NeMo Curator on DGX Cloud provides a cloud-based, GPU-accelerated solution for curating video datasets for AI workflows. This curator service can automatically segment videos of various lengths into semantically consistent clips, generate embedding data, and create text prompts for each video.

You can provide your video datasets in two ways:

AWS S3: Link two AWS S3 buckets to the NeMo Curator on DGX Cloud service: The input bucket contains your original video dataset; the output bucket will contain the curated dataset generated by the curator service.
ZIP File: Provide your video dataset as a ZIP upload. The NeMo Curator on DGX Cloud service will store the curated dataset on NVIDIA DGX Cloud.

Furthermore, you can utilize NeMo Curator on DGX Cloud in two ways:

UI: Provide your dataset and configure the curation process using the NGC WebUI.
API: Communicate with the NeMo Curator on DGX Cloud API to perform dataset curation programmatically.
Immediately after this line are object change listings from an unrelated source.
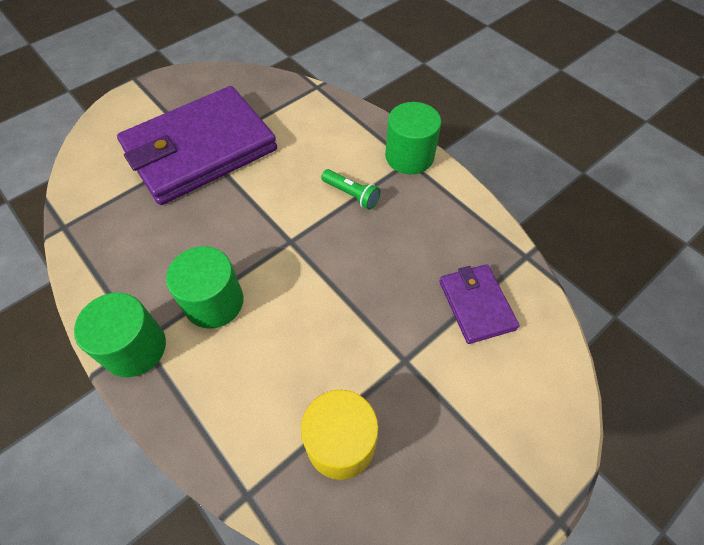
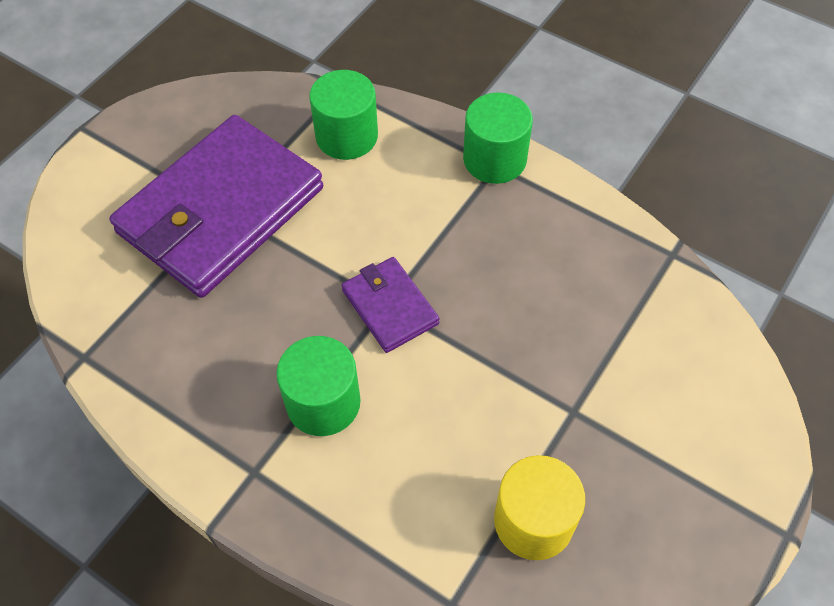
camera: 15 degrees left, 0 degrees up
green cylinder [74,293,166,377] -> green cylinder moved to [309,70,378,160]
green flashlight [321,169,380,210] -> none
purple wallet [439,264,519,344] -> purple wallet moved to [342,257,440,353]

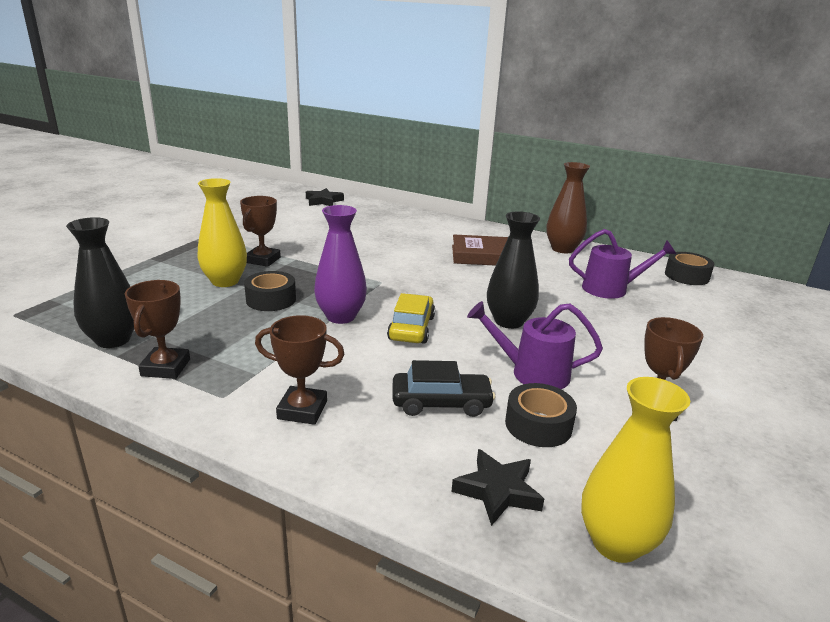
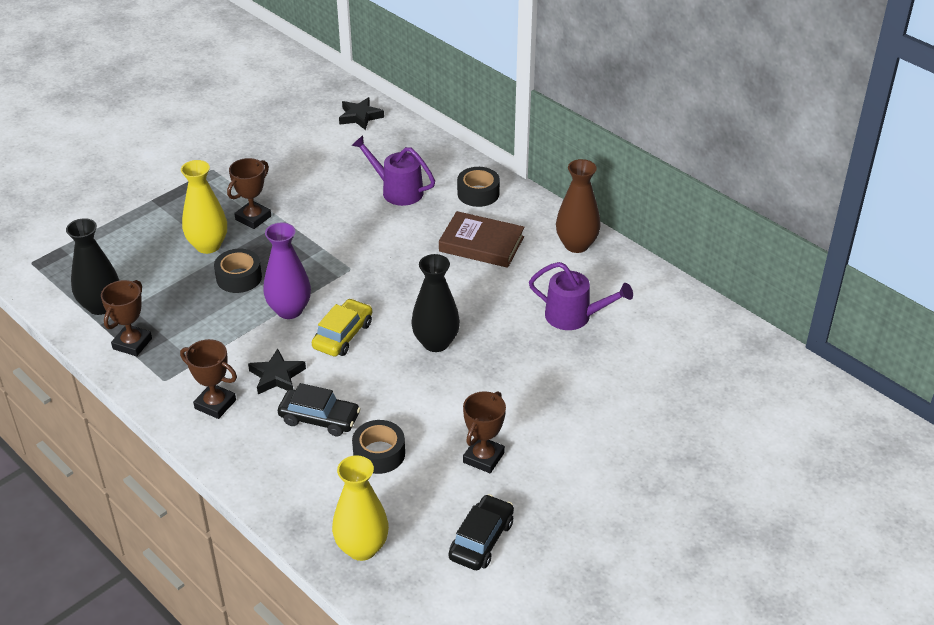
camera: 20 degrees right, 15 degrees up
black star [451,449,544,526] -> black star moved to [248,349,306,394]
purple watering can [467,301,603,389] -> purple watering can moved to [351,135,435,206]
black tape [665,252,714,285] -> black tape moved to [457,167,500,207]
none -> black car [449,494,514,570]

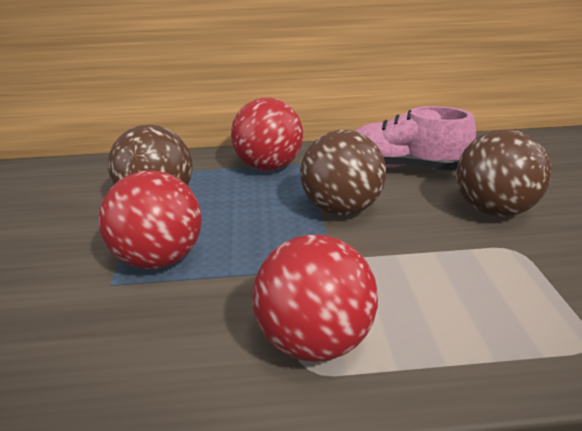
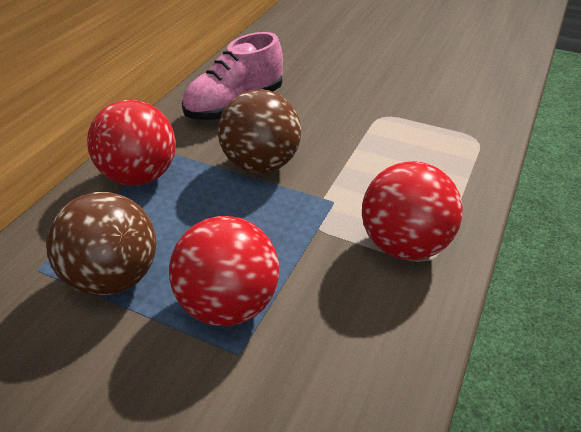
camera: 60 degrees left, 10 degrees up
brown ball [456,130,551,217] -> none

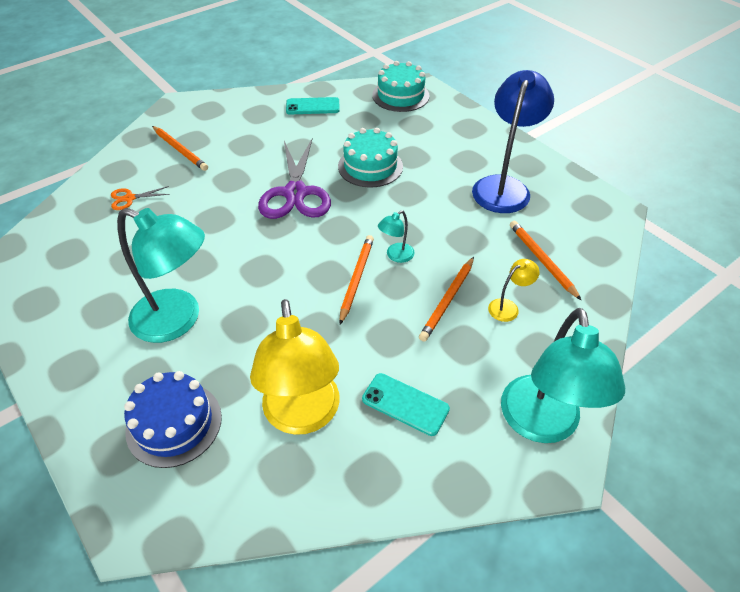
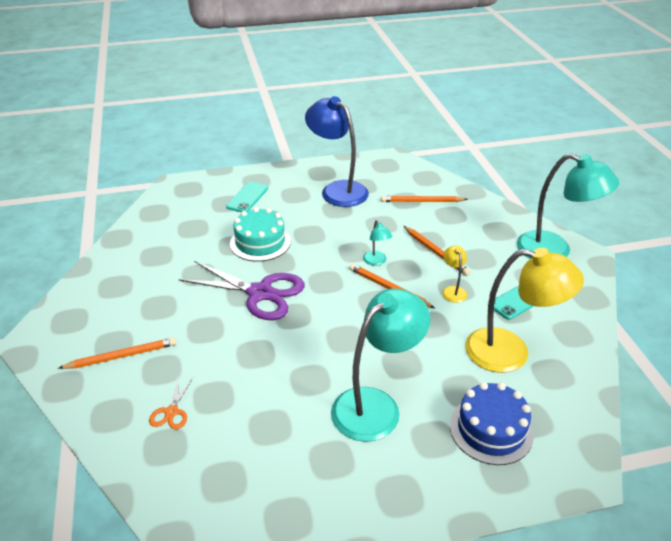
camera: 65 degrees left, 10 degrees down
turquoise phone [286,97,340,114] -> turquoise phone moved to [226,182,268,212]
turquoise cake [372,61,430,112] -> none
yellow lamp [488,259,540,322] -> yellow lamp moved to [442,246,467,303]

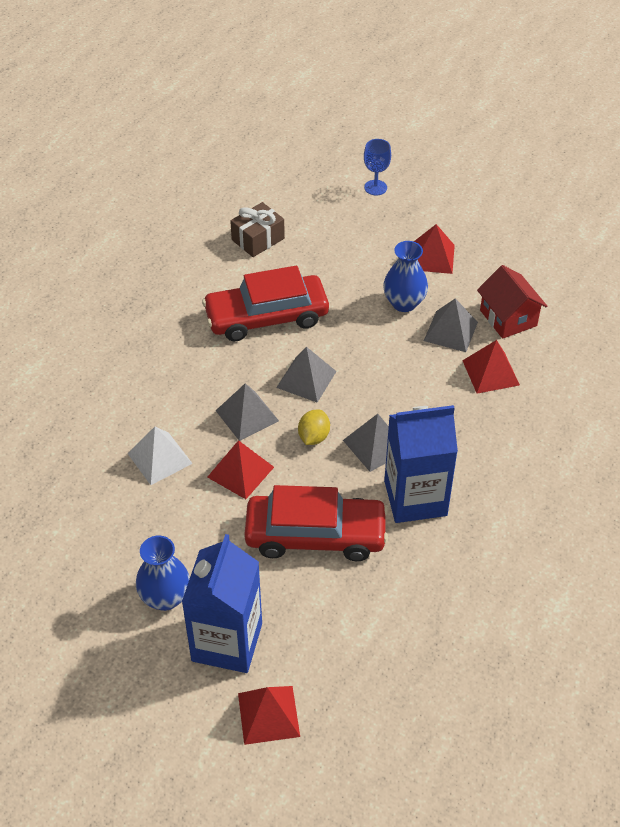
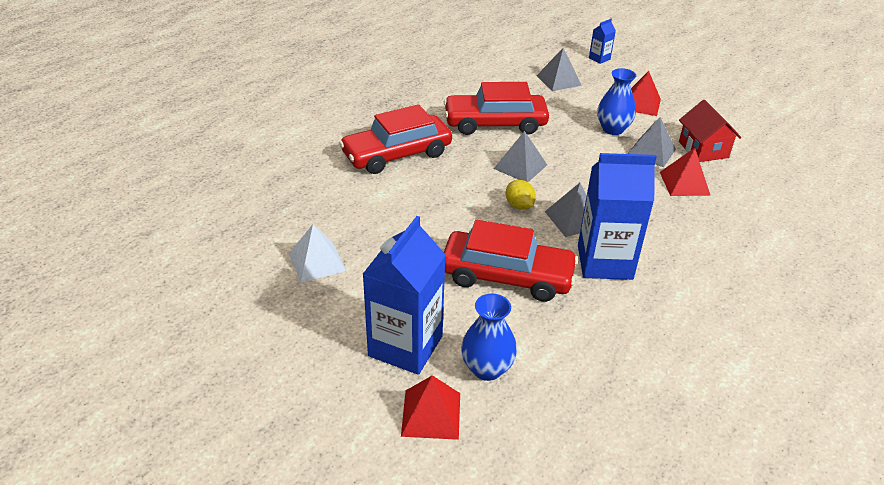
camera: 10 degrees right, 10 degrees down
white pyramid [127,427,193,485] -> white pyramid moved to [289,224,346,283]
blue vase [136,535,190,611] -> blue vase moved to [461,293,517,381]
red pyramid [207,440,274,499] -> none
grey pyramid [216,383,279,441] -> grey pyramid moved to [536,48,582,91]
brown gift [230,202,285,257] -> none
yellow lemon [298,410,330,445] -> yellow lemon turned 60 degrees counterclockwise [506,180,536,210]
blue goblet [364,139,391,195] -> blue carton [589,19,616,64]
none -> red car [339,104,452,174]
Curation Pipeline Overview#

This diagram provides a high-level outline of the video curation architecture. NeMo Curator offers a collection of pipelines that read/write video data and metadata from/to DGX Cloud or S3 storage. These pipelines use Ray for multi-node, multi-GPU scaling to stream the data through the pipeline efficiently. All computational stages are GPU-accelerated using state-of-the-art NVIDIA libraries to ensure maximum throughput.

Furthermore, the pipelines are optimized so that each stage has the appropriate number of workers to prevent bottlenecks. For example, in the splitting pipeline, the captioning stage is computationally intensive and has a lower throughput than other stages. To compensate, the autoscaling system automatically creates more workers for the captioning stage, increasing its throughput and reducing bottlenecks.